Here is a more detailed list of features with links to their documentation.

  • Aggregates: Define the structure of your domain by grouping related entities and enforcing consistency within their boundaries. They encapsulate both data and behavior, ensuring that all modifications occur through controlled operations.

  • Domain Events: Aggregates can produce and consume domain events, which signal meaningful changes in the system or trigger actions elsewhere. Exceptions are supported to be treated as domain events, allowing them to be enqueued and handled or raised as needed. This makes it trivial to implement features like early stopping (Just enqueue an exception and raise it when needed).

  • Registry: The registry module allows you to treat your models as entities by providing a way to calculate locally unique hashes for them that can act as their identifier. This module also provides several other utilities to help you handle the data from your domain.

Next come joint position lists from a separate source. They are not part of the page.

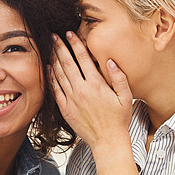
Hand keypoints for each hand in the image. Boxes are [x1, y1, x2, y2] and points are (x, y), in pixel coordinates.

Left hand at [49, 32, 132, 149]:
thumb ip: (119, 77)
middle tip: (53, 36)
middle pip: (67, 63)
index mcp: (96, 85)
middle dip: (60, 47)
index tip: (70, 34)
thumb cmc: (118, 120)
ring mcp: (72, 100)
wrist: (107, 141)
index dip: (75, 44)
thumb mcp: (126, 97)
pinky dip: (50, 78)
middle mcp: (82, 90)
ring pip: (59, 75)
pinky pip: (55, 90)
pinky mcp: (65, 109)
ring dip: (53, 59)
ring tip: (49, 48)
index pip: (83, 58)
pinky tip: (48, 69)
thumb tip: (111, 61)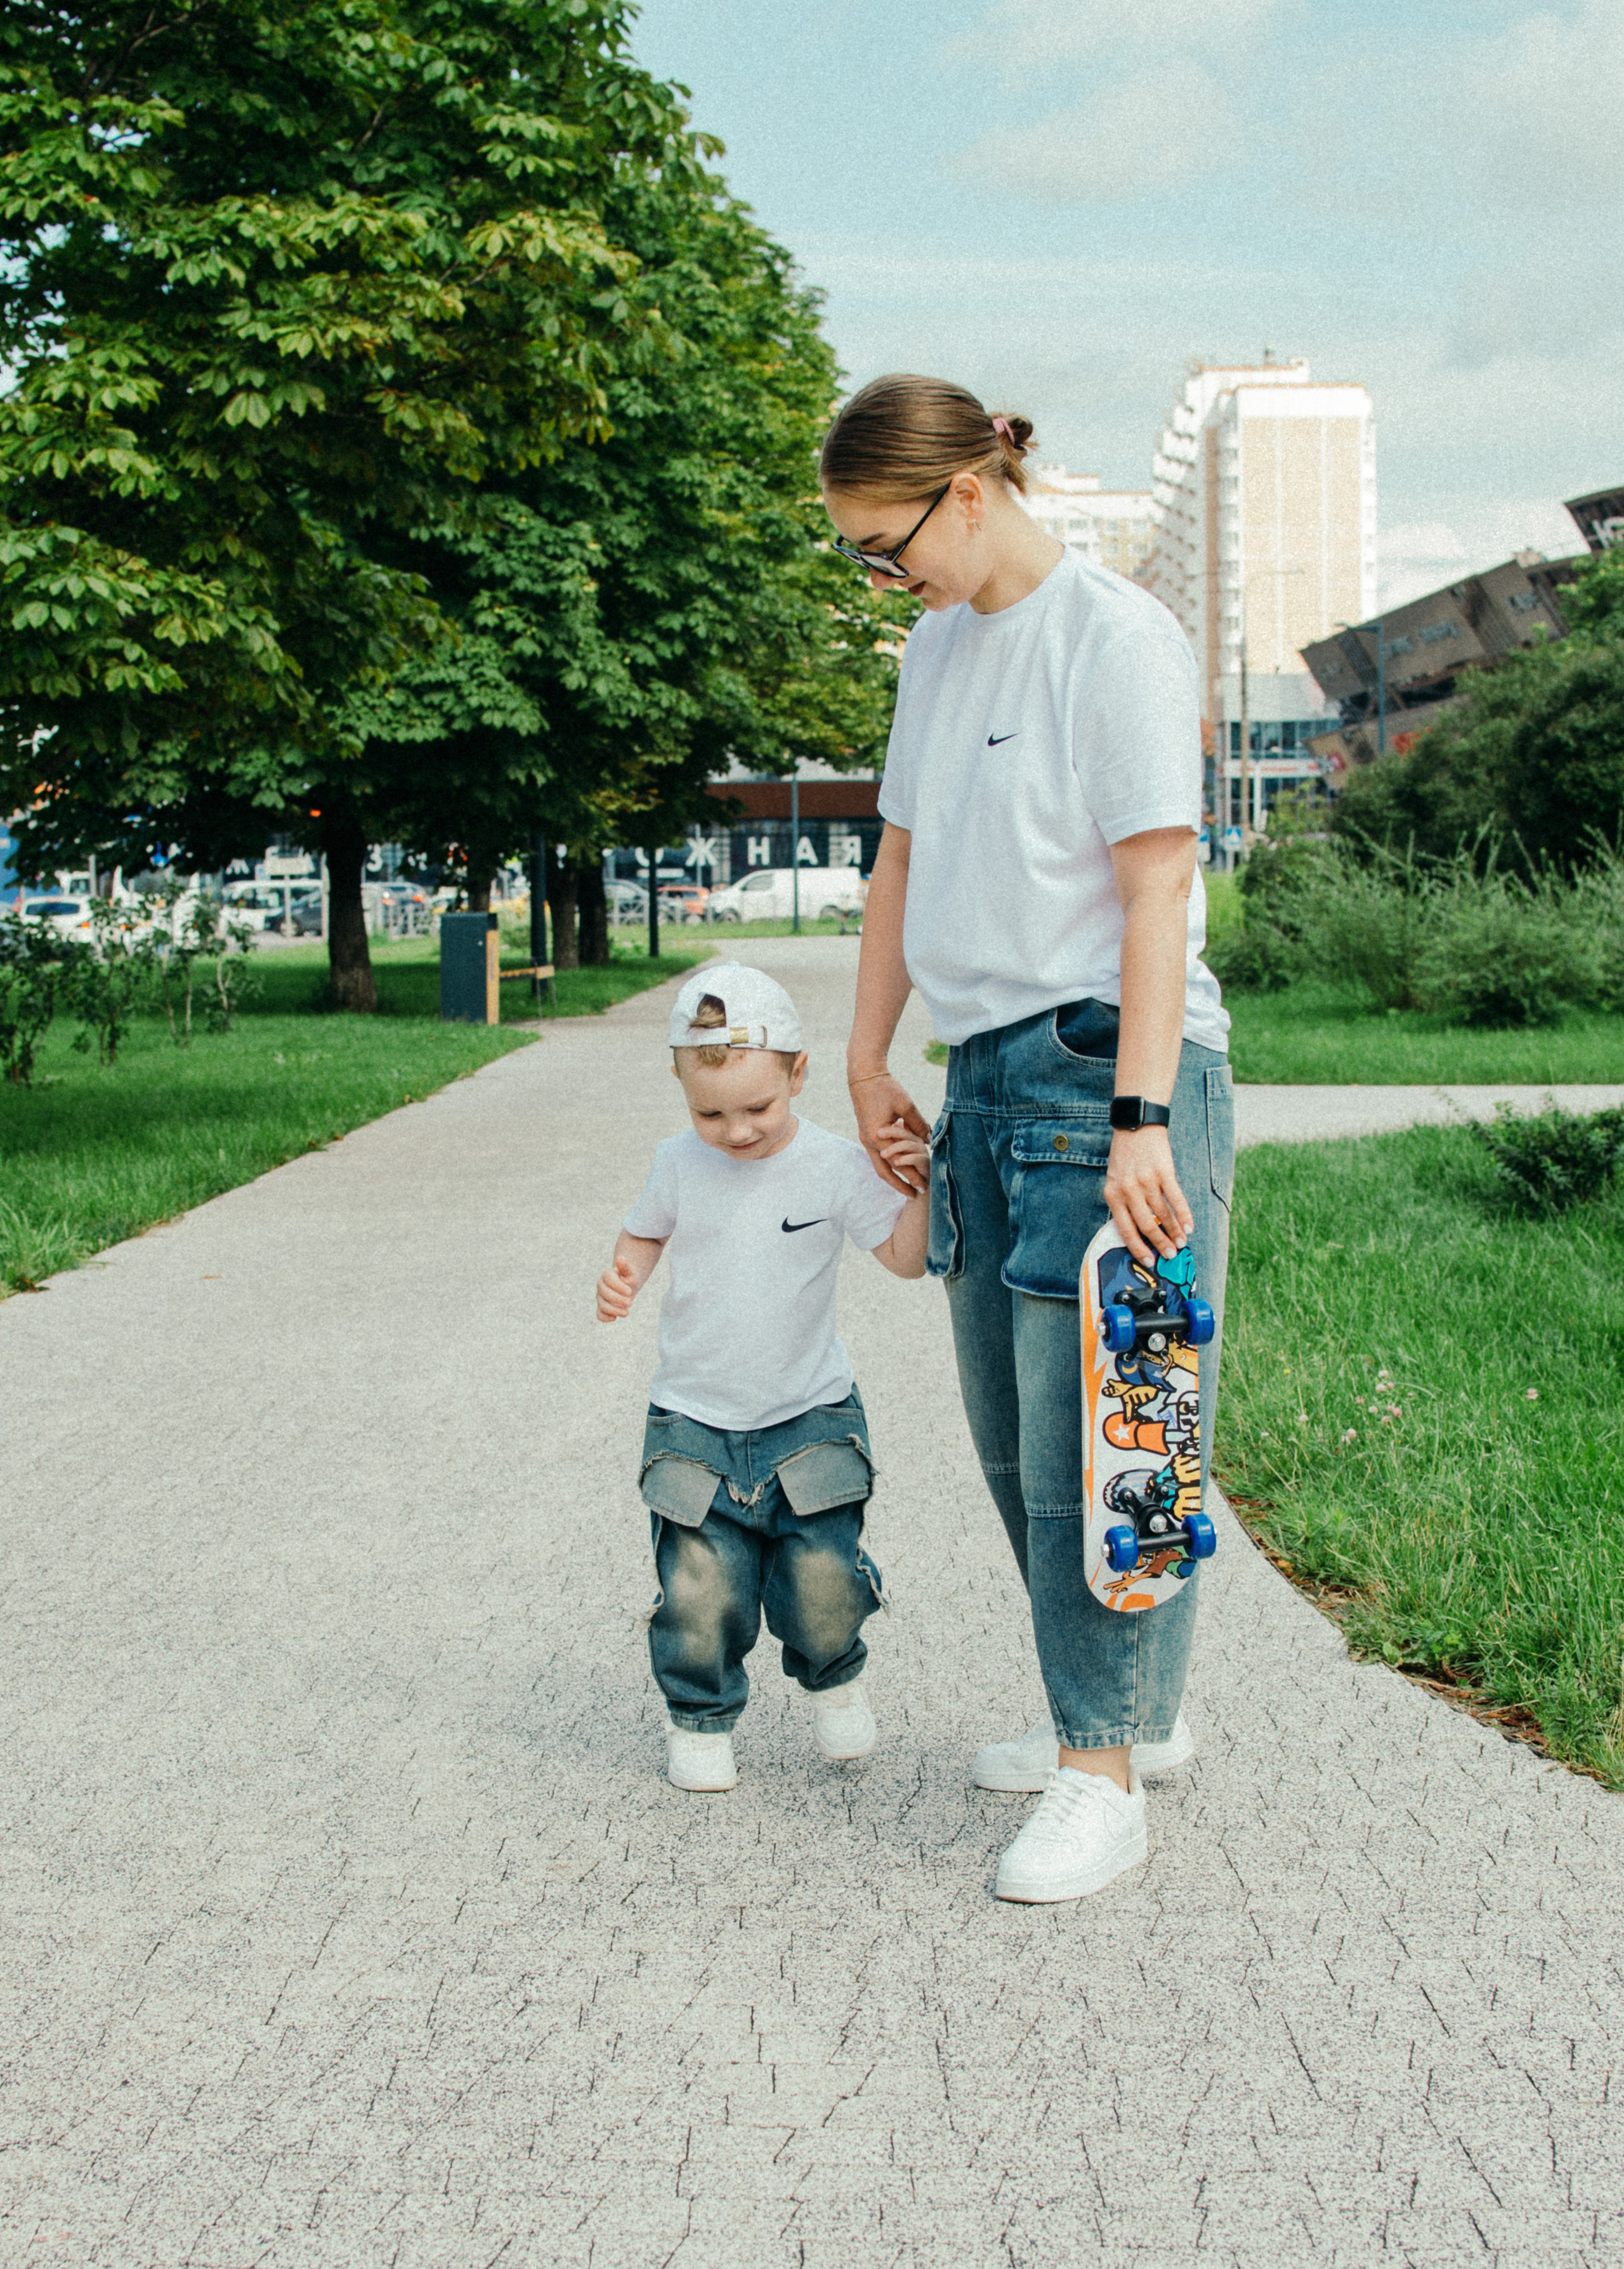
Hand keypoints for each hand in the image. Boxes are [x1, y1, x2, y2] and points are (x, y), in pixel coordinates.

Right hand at [596, 1255, 636, 1321]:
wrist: (627, 1285)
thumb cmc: (629, 1278)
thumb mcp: (630, 1272)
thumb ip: (625, 1267)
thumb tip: (620, 1257)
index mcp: (607, 1275)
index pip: (609, 1279)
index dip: (619, 1287)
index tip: (630, 1292)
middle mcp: (601, 1286)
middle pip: (605, 1293)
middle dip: (617, 1299)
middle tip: (630, 1302)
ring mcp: (600, 1297)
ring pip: (602, 1304)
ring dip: (614, 1310)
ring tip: (626, 1312)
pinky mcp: (602, 1308)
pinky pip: (599, 1314)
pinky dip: (604, 1317)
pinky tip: (614, 1318)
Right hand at [849, 1070, 929, 1192]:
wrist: (863, 1075)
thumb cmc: (885, 1088)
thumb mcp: (906, 1105)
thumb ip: (918, 1124)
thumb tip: (930, 1141)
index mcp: (878, 1136)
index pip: (898, 1163)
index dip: (912, 1176)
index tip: (925, 1187)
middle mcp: (869, 1141)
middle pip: (884, 1171)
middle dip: (901, 1184)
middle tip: (916, 1195)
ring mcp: (865, 1137)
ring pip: (879, 1164)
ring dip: (894, 1175)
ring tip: (909, 1183)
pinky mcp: (866, 1132)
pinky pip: (877, 1154)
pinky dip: (889, 1162)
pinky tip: (900, 1165)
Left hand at [1104, 1126, 1192, 1264]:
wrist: (1136, 1126)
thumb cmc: (1125, 1157)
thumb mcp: (1115, 1180)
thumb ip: (1123, 1203)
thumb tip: (1139, 1232)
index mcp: (1113, 1195)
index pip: (1126, 1230)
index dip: (1138, 1248)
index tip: (1148, 1261)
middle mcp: (1129, 1190)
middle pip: (1147, 1226)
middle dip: (1160, 1244)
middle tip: (1170, 1255)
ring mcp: (1147, 1181)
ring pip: (1164, 1215)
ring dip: (1174, 1233)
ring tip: (1182, 1243)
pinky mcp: (1164, 1172)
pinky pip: (1176, 1200)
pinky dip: (1184, 1216)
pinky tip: (1189, 1227)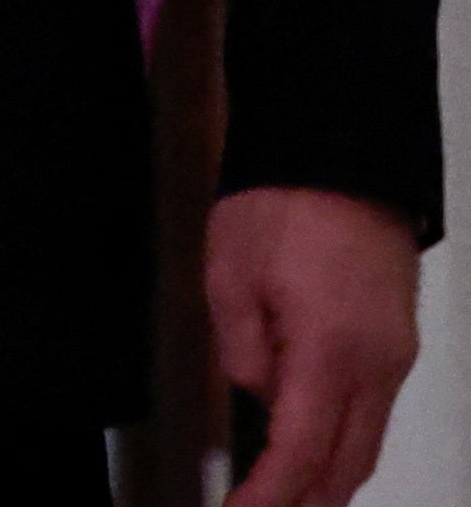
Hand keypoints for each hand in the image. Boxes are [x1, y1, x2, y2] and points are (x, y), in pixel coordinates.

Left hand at [215, 185, 420, 506]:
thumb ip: (243, 350)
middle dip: (308, 502)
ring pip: (366, 443)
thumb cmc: (281, 205)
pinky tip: (310, 451)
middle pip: (349, 464)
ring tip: (284, 500)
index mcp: (331, 353)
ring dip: (328, 479)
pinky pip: (373, 412)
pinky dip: (343, 443)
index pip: (301, 452)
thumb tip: (260, 396)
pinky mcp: (397, 342)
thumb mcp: (229, 275)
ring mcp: (395, 356)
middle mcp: (377, 367)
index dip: (271, 496)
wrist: (342, 154)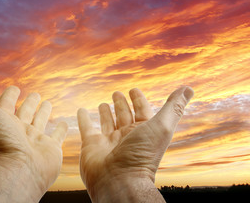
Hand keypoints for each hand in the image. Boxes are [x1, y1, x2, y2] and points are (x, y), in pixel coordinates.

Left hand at [0, 62, 67, 199]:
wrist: (17, 172)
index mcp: (3, 121)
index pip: (6, 103)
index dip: (9, 94)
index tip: (14, 87)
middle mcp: (18, 130)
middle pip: (25, 112)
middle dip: (30, 102)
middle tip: (35, 94)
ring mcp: (35, 139)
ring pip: (41, 122)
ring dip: (44, 112)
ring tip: (48, 102)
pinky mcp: (51, 148)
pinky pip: (58, 136)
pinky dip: (62, 130)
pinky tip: (65, 123)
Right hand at [78, 87, 193, 201]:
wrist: (118, 181)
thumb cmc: (142, 155)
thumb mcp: (161, 127)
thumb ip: (173, 107)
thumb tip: (188, 88)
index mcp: (143, 131)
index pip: (141, 110)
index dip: (139, 99)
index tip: (134, 90)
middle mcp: (126, 136)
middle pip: (123, 115)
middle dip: (121, 103)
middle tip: (117, 93)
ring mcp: (108, 141)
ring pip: (106, 122)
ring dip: (105, 112)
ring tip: (102, 103)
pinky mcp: (91, 145)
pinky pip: (86, 128)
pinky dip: (83, 119)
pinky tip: (81, 111)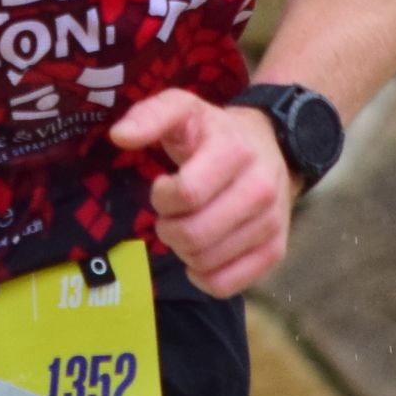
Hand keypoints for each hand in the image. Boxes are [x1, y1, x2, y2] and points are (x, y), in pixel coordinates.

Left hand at [108, 89, 300, 297]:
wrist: (272, 146)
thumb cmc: (215, 133)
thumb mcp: (183, 110)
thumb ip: (150, 116)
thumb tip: (119, 136)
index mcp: (234, 152)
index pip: (187, 194)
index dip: (162, 197)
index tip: (164, 187)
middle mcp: (261, 189)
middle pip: (193, 235)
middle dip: (168, 228)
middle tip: (171, 214)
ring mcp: (271, 223)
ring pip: (206, 262)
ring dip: (184, 250)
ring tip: (189, 226)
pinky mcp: (275, 251)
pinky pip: (226, 285)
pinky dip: (203, 277)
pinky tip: (201, 255)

  • Dependency Injection: The framework provides a robust dependency injection system that allows you to define and inject dependencies. This enables you to define your logic in terms of interfaces and inject implementations later.

  • Compilers: Building aggregates can be a complex process. In the context of deep learning, aggregates not only need to be built but also compiled, making compilation an integral part of the construction process. This framework provides a Compiler class to help define and manage the compilation process for your aggregates

  • Services: Define stateless operations that fulfill domain-specific tasks using ubiquitous language.

  • Producers/Consumers: Events produced by services can be delivered by producers to several consumers. This allows you to decouple services and define complex interactions between them.

  • Publisher/Subscriber: Data also can be delivered with the publisher/subscriber pattern. Publishers can send data to subscribers using a topic-based system.

License

This project is licensed under the MIT License - Use it as you wish in your projects.